Auf die 45 Versicherungsjahre können – verschiedene Zeiten angerechnet werden:

  • Pflichtbeiträge aus Zeiten der Beschäftigung
  • Zeiten einer geringfügigen, nicht versicherungspflichtigen Beschäftigung
  • Pflichtbeiträge aus Zeiten selbstständiger Arbeit
  • Freiwillige Beiträge aus Zeiten einer selbstständigen Tätigkeit, sofern mindestens 18 Jahre Pflichtbeiträge gezahlt wurden
  • Wehrdienstzeiten
  • Zivildienstzeiten
  • Zeiten der Pflege von Angehörigen, sofern diese nicht erwerbstätigen Ursprungs sind
  • Kindererziehungszeiten, im Regelfall bis zum 10. Lebensjahr des Kindes
  • Zeiten mit Bezug von Arbeitslosengeld, Teilarbeitslosengeld, Krankengeld, Verletztengeld, sonstige Leistungen bei Krankheit und Übergangsgeld
  • Zeiten bei beruflicher Weiterbildung, sofern Leistungen bezogen wurden
  • Zeiten, in denen Kurzarbeitergeld, Schlechtwettergeld und Winterausfallgeld bezogen wurden
  • Bezugszeiten von Insolvenzgeld und Konkursausfallgeld bei einer Zahlungsunfähigkeit des Arbeitgebers
  • Zeiten, die als Ersatzzeiten gelten, wie zum Beispiel Zeiten bei einer politischen Haft in der ehemaligen DDR

Nicht berücksichtigt hingegen werden folgende Zeiten:

  • Zeiten, in denen eine Schule, Fachschule oder Hochschule besucht wurden
  • Zeiten, in denen Arbeitslosenhilfe oder Arbeitslosengeld II bezogen wurden
  • Zurechnungszeiten und zusätzliche Wartezeitmonate wegen eines Versorgungsausgleichs oder eines Rentensplittings
  • Bei gleichzeitigem Vorliegen einer Anrechnungszeit aufgrund einer Arbeitslosigkeit werden freiwillige Beiträge in den letzten zwei Jahren vor Rentenbeginn nicht angerechnet (eine Anrechnung ist nur möglich, wenn Arbeitslosengeld in den letzten zwei Jahren vor dem Beginn der Rente wegen einer Insolvenz oder vollständigen Geschäftsaufgabe des Arbeitgebers bezogen wurde; der Bezug von Arbeitslosengeld II und Arbeitslosenhilfe ist hier nicht mit eingeschlossen)

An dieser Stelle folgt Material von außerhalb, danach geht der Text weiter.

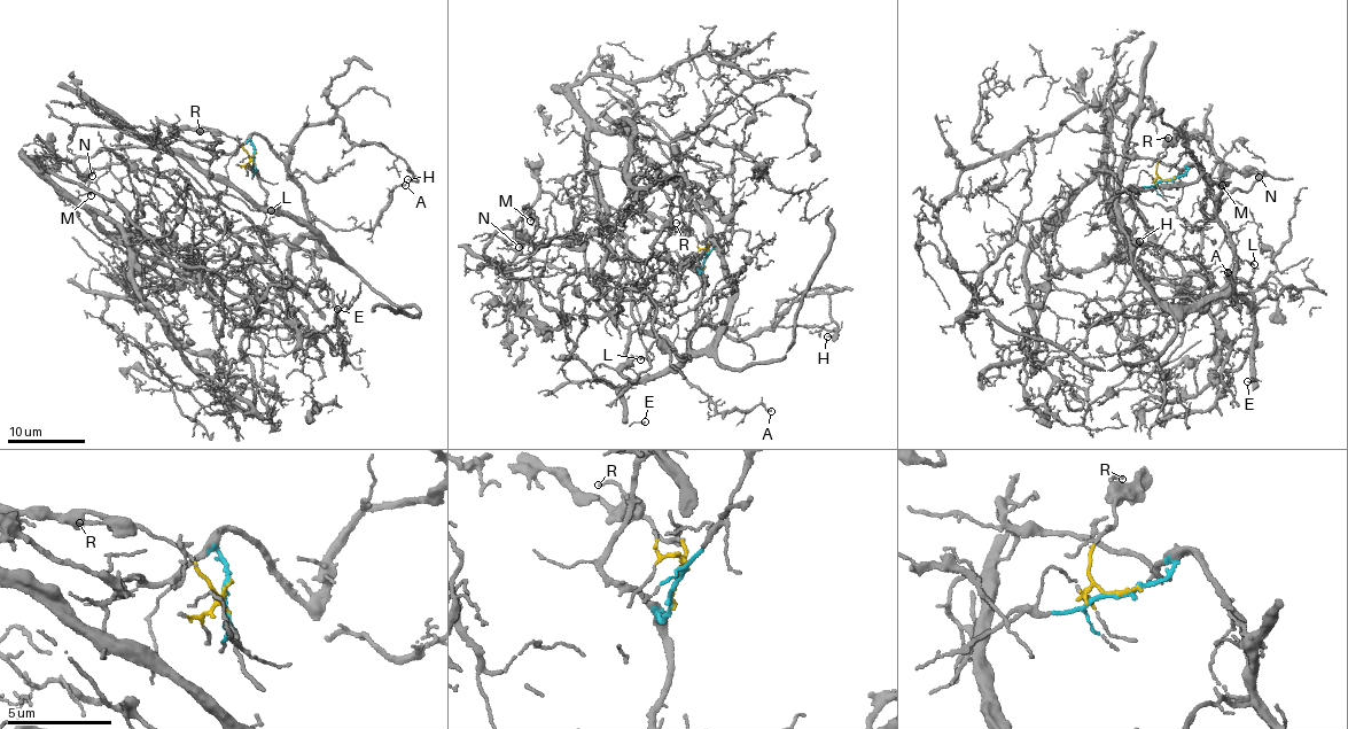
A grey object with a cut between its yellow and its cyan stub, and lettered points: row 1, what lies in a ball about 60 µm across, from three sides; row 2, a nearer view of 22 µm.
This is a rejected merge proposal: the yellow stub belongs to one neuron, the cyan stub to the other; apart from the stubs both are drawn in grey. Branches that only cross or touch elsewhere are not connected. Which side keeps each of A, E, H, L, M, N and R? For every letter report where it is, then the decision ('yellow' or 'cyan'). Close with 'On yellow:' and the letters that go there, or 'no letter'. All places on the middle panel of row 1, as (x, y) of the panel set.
A: place (771, 411); cyan
E: place (645, 421); cyan
H: place (827, 336); cyan
L: place (640, 359); yellow
M: place (530, 220); yellow
N: place (519, 247); yellow
R: place (676, 223); yellow
On yellow: L, M, N, R

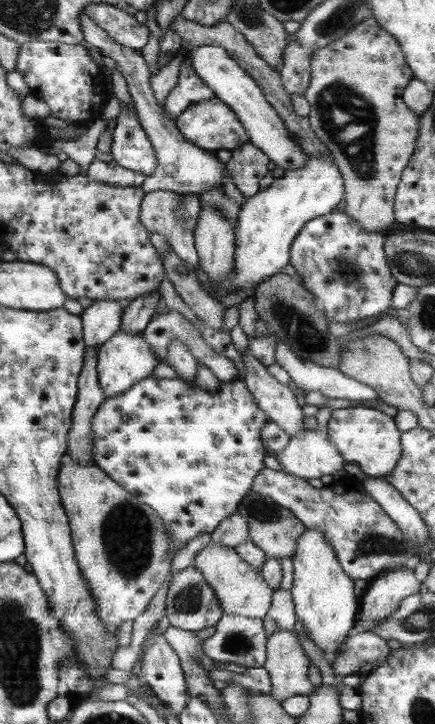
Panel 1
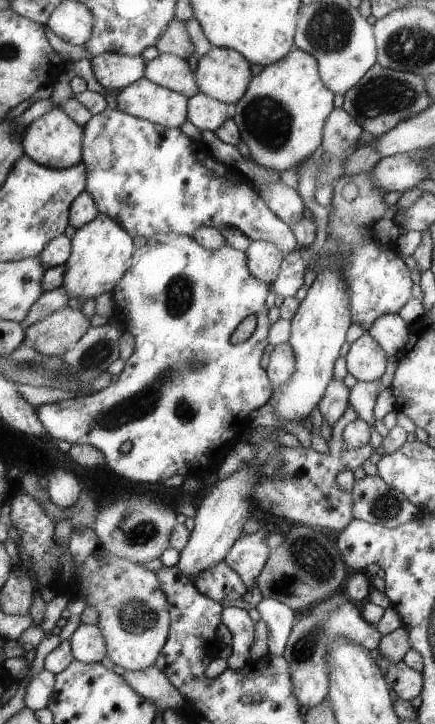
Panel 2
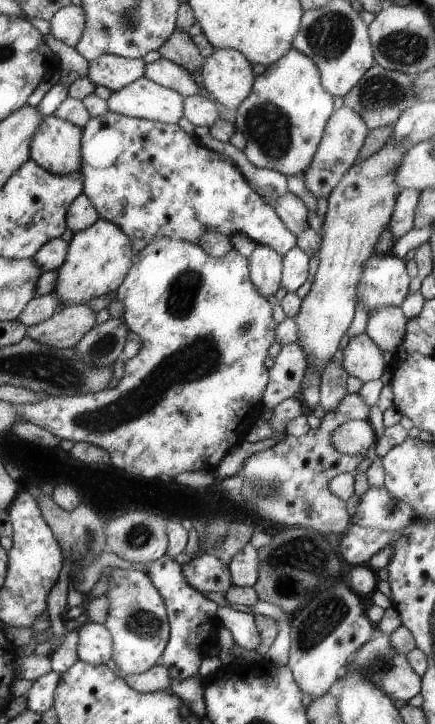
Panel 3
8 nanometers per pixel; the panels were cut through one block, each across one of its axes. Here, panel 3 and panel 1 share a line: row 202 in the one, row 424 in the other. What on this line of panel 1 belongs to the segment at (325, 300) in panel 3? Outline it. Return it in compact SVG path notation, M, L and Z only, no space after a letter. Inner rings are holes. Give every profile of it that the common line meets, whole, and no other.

Tabelle: Nur wenige Jahrgänge können mit 63 in Rente

Tabelle: Jahrgänge und Rentenalter 

 * In Jahren und Monaten.

Versicherte, die ab 1964 geboren wurden, können mit 65 Jahren abschlagsfrei in Rente gehen.

Ein Rentenantrag muss zuvor gestellt werden

Es muss ein Rentenantrag gestellt werden, um eine abschlagsfreie Rente mit 63, 64 und 65 Jahren erhalten zu können. Der Rentenantrag kann so lange zurückgenommen werden, wie noch kein bindender Rentenbescheid erstellt wurde. Sofern ein Rentenbescheid zugegangen ist und die Widerspruchsfrist abgelaufen ist, gilt dieser als bindend und kann nicht mehr zurückgenommen bzw. angefochten werden.

Rente mit 63 muss nicht zwingend sein

Versicherte, die die Altersgrenze mit 63, 64 oder 65 Jahren erreicht haben, müssen nicht zwingend in Rente gehen. Sie können auch gemäß arbeitsrechtlicher Begrenzungen weiterarbeiten. Es gilt jedoch eine Hinzuverdienstgrenze bis zum Erreichen der Regelaltersgrenze. Die Regelaltersgrenze wurde schrittweise von 65 auf 67 Jahren angehoben. Je nachdem wie viel hinzuverdient wird, wird dieser Betrag auf die Altersrente angerechnet. Bei einem Hinzuverdienst von beispielsweise 450 Euro pro Monat wird derzeit die Altersrente ohne Abzüge gezahlt.

Sollte der Verdienst höher liegen, so wird die Altersrente als Teilrente gezahlt. Sollte die maximale Hinzuverdienstgrenze überschritten werden, so erlischt der Rentenanspruch. Nach Erreichen der Regelaltersgrenze kann beliebig hoch hinzuverdient werden, ohne dass die Beträge auf die Altersrente angerechnet werden.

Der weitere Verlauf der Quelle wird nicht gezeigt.